Problem details |
Among the entries below, find the lines that hold the word "truck" and report them.

= Beginning of Section =

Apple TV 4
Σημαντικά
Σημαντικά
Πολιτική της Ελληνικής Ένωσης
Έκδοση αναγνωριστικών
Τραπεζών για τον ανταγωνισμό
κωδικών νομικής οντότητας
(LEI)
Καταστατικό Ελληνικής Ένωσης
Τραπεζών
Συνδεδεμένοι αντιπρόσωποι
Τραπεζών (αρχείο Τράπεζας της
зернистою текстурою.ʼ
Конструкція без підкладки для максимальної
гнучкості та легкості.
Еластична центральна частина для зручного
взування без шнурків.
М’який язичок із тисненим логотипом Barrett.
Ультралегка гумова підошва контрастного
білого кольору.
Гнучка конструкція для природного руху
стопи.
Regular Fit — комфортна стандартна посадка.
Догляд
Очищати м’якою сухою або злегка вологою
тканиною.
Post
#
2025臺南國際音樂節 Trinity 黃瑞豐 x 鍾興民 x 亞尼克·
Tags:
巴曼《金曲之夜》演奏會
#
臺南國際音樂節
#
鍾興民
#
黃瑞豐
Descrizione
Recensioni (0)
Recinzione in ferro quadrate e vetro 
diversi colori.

= End of Section =
= Beginning of Section =

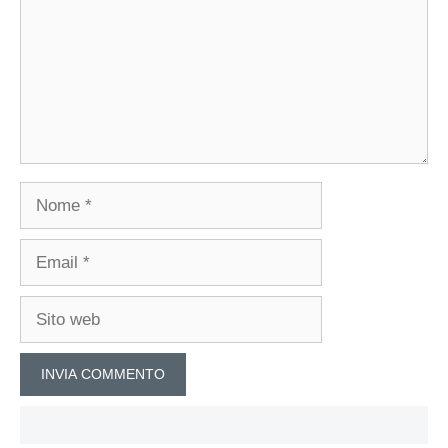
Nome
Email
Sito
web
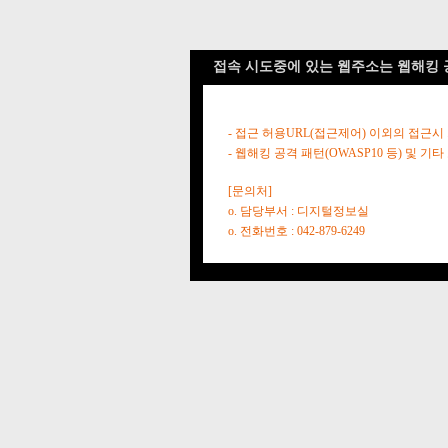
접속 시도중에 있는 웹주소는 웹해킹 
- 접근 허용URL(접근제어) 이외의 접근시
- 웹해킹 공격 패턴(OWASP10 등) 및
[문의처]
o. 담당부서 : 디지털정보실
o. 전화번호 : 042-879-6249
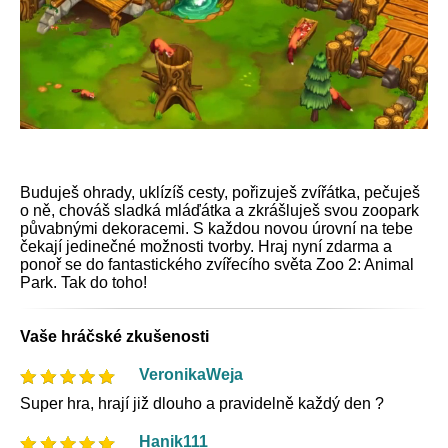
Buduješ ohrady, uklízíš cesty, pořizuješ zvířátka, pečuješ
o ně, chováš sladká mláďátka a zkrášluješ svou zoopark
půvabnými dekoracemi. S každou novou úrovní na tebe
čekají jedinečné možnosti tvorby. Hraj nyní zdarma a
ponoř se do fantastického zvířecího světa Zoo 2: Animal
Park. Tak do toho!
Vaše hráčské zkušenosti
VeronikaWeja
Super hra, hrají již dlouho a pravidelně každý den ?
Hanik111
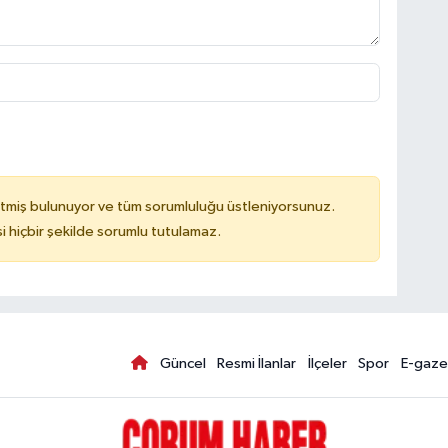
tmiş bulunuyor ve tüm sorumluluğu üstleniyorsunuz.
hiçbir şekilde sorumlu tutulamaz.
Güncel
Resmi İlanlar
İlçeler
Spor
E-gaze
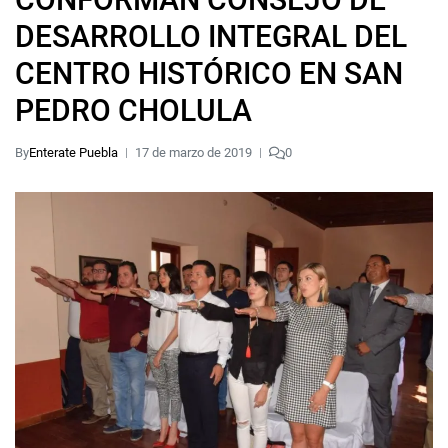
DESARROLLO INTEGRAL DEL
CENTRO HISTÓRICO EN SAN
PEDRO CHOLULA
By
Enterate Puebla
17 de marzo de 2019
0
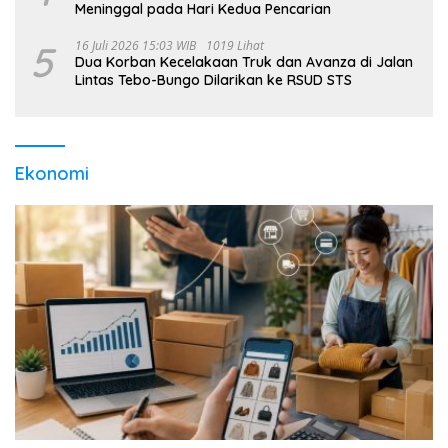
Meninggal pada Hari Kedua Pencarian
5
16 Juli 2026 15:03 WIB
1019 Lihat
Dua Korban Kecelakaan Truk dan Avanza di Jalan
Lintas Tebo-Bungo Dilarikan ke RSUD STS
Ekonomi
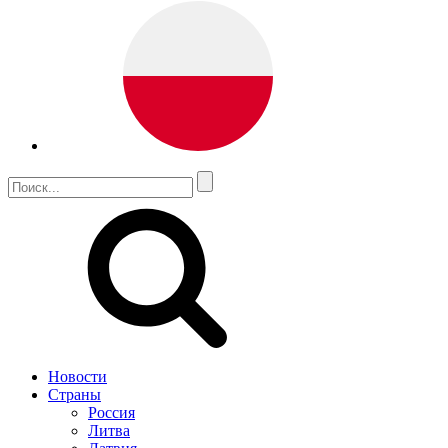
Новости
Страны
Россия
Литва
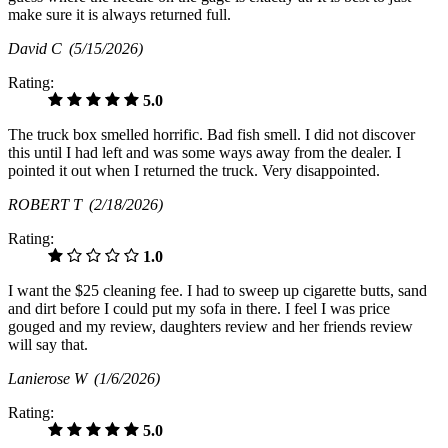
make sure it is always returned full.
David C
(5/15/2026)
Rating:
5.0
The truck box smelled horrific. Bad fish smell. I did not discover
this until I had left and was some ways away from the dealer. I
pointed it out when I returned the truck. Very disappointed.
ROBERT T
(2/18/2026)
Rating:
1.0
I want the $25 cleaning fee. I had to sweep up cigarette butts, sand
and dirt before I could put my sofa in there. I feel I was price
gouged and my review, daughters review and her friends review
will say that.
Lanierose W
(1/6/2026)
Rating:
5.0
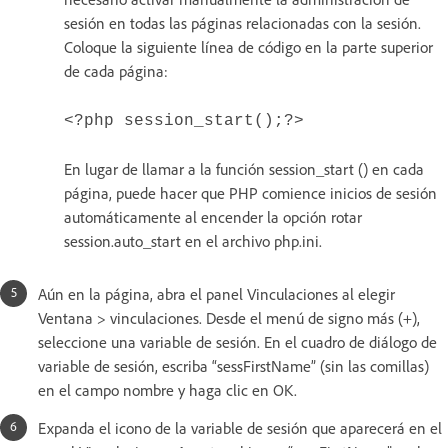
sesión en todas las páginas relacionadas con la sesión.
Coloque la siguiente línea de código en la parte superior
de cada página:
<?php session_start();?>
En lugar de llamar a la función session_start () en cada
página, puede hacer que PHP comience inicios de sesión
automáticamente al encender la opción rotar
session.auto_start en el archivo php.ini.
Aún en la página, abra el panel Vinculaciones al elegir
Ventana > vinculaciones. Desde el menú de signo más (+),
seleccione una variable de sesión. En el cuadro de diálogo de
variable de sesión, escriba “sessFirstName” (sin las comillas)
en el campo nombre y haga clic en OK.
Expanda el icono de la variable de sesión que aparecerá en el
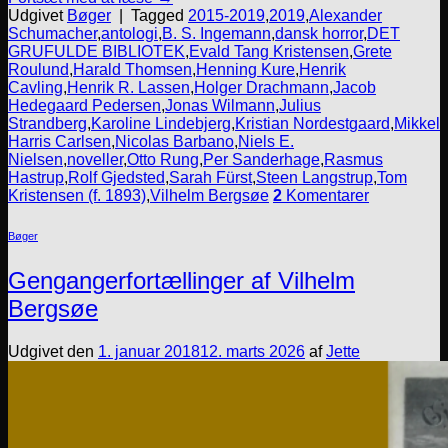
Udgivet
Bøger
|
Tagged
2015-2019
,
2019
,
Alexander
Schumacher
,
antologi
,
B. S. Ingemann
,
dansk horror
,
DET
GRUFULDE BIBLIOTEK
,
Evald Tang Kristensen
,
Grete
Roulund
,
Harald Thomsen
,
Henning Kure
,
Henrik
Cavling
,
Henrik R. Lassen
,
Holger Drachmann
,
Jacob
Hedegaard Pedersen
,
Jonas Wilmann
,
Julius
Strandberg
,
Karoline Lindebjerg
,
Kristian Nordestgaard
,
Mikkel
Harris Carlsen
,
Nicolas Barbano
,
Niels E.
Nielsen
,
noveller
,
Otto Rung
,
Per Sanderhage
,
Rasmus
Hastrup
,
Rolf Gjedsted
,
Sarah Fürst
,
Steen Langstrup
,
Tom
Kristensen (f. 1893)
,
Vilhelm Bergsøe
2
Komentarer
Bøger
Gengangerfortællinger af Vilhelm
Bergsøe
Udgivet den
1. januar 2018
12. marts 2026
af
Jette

= End of Section =
= Beginning of Section =

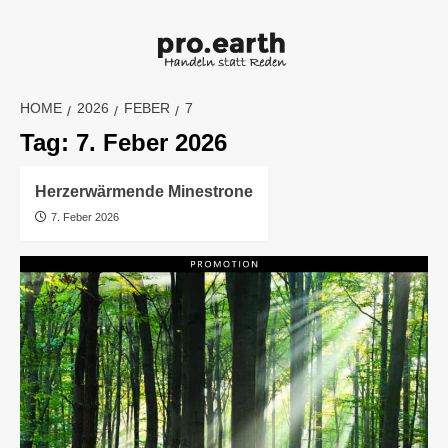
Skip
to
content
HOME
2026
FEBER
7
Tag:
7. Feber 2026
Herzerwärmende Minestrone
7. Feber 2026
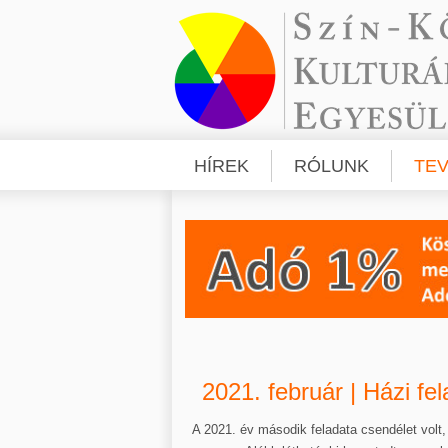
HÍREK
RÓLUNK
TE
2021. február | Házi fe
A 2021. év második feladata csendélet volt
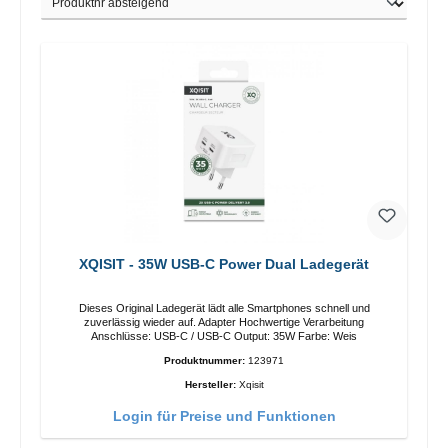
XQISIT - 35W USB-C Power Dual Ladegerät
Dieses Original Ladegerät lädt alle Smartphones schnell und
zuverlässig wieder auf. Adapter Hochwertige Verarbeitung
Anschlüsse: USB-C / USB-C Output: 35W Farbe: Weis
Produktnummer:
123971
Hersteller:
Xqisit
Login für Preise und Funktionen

= End of Section =

Solution below |
The truck box smelled horrific. Bad fish smell. I did not discover
pointed it out when I returned the truck. Very disappointed.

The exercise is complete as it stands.